Cheng Jia, Song Jia, He Xiaoyu, Zhang Meng, Hu Shuang, Zhang Shu, Yu Qilin, Yang Ping, Xiong Fei, Wang Dao Wen, Zhou Jianfeng, Ning Qin, Chen Zhishui, Eizirik Decio L, Zhou Zhiguang, Zhao Chunxia, Wang Cong-Yi
The Center for Biomedical Research, Key Laboratory of Organ Transplantation, Ministry of Education, Tongji Hospital, Tongji Medical College, Huazhong University of Science and Technology, Wuhan, China.
Institute of Hypertension and Department of Internal Medicine, Tongji Hospital, Tongji Medical College, Huazhong University of Science and Technology, Wuhan, China.
Diabetes. 2016 Nov;65(11):3384-3395. doi: 10.2337/db16-0151. Epub 2016 Aug 23.
Previous studies including ours demonstrated that methyl-CpG-binding domain 2 (MBD2) acts as a reader to decipher DNA methylome-encoded information. We thus in the current study used Mbd2 mice as a model to dissect the impact of high-fat diet (HFD) on DNA methylome relevant to the pathoetiology of obesity. It was interestingly noted that mice deficient in Mbd2 were protected from HFD-induced obesity and insulin resistance. Mechanistic study revealed that HFD rendered epididymal adipose tissues to undergo a DNA methylation turnover as evidenced by the changes of methylation levels and patterns. Specifically, HFD was noted with higher potency to induce DNA hypomethylation in genes relevant to energy storage than that in genes associated with energy expenditure. As a result, arrays of genes were subjected to expression changes, which led to an altered homeostasis for energy storage and expenditure in favor of obesity development. Loss of Mbd2 resulted in impaired implementation of above DNA methylation changes associated with altered energy homeostasis, which then protected mice from HFD-induced obesity and insulin resistance. Those data would provide novel insight into the understanding of the pathoetiology underlying obesity with potential for developing effective therapies against obesity in clinical settings.

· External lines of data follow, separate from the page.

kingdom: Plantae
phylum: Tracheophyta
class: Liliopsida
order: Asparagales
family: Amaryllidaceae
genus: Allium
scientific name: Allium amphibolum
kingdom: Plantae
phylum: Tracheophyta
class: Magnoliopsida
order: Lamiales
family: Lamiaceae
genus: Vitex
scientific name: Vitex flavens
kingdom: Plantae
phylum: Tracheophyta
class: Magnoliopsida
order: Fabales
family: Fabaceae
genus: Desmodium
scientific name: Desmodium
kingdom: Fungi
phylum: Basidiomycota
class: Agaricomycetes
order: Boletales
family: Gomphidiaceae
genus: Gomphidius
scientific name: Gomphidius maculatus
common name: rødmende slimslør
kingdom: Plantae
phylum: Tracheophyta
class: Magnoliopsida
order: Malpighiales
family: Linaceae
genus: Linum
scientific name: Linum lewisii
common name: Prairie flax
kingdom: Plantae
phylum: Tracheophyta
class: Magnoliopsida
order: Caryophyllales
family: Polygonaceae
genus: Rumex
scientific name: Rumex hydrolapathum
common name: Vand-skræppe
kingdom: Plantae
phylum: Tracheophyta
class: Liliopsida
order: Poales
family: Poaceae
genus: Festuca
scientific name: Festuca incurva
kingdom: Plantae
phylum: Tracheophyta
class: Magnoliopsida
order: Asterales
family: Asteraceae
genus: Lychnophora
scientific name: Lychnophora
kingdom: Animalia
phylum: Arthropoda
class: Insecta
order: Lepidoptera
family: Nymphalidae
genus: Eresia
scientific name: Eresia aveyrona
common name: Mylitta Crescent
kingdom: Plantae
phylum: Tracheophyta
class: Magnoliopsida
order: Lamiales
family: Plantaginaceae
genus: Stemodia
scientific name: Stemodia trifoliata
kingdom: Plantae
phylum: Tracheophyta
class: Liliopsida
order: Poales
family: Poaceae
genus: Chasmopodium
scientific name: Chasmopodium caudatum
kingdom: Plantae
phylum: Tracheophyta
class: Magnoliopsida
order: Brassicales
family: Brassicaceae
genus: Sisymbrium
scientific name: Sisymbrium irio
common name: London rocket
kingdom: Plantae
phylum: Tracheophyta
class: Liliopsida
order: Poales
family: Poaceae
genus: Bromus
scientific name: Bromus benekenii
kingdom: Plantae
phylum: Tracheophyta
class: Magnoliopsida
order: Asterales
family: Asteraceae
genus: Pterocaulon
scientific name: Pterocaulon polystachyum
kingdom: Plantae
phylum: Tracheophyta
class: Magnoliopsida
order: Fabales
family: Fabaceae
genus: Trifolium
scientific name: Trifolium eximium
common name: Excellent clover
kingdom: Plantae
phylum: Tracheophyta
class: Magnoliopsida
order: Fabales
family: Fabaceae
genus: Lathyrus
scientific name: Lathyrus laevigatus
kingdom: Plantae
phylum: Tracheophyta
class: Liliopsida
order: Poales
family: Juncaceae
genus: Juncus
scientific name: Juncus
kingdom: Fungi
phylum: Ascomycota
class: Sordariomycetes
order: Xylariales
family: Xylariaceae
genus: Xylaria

包括我们的研究在内,以往的研究表明,甲基-CpG结合结构域2(MBD2)作为一种读取器来解读DNA甲基化组编码的信息。因此,在本研究中,我们使用Mbd2基因敲除小鼠作为模型,来剖析高脂饮食(HFD)对与肥胖病理病因相关的DNA甲基化组的影响。有趣的是,我们发现缺乏Mbd2的小鼠对高脂饮食诱导的肥胖和胰岛素抵抗具有抗性。机制研究表明,高脂饮食导致附睾脂肪组织发生DNA甲基化转换,这可通过甲基化水平和模式的变化得到证实。具体而言,与能量消耗相关的基因相比,高脂饮食诱导与能量储存相关基因发生DNA低甲基化的能力更强。结果,一系列基因的表达发生变化,导致能量储存和消耗的内稳态改变,从而有利于肥胖的发展。Mbd2的缺失导致与能量内稳态改变相关的上述DNA甲基化变化的实施受损,进而保护小鼠免受高脂饮食诱导的肥胖和胰岛素抵抗。这些数据将为理解肥胖的病理病因提供新的见解,具有在临床环境中开发有效抗肥胖疗法的潜力。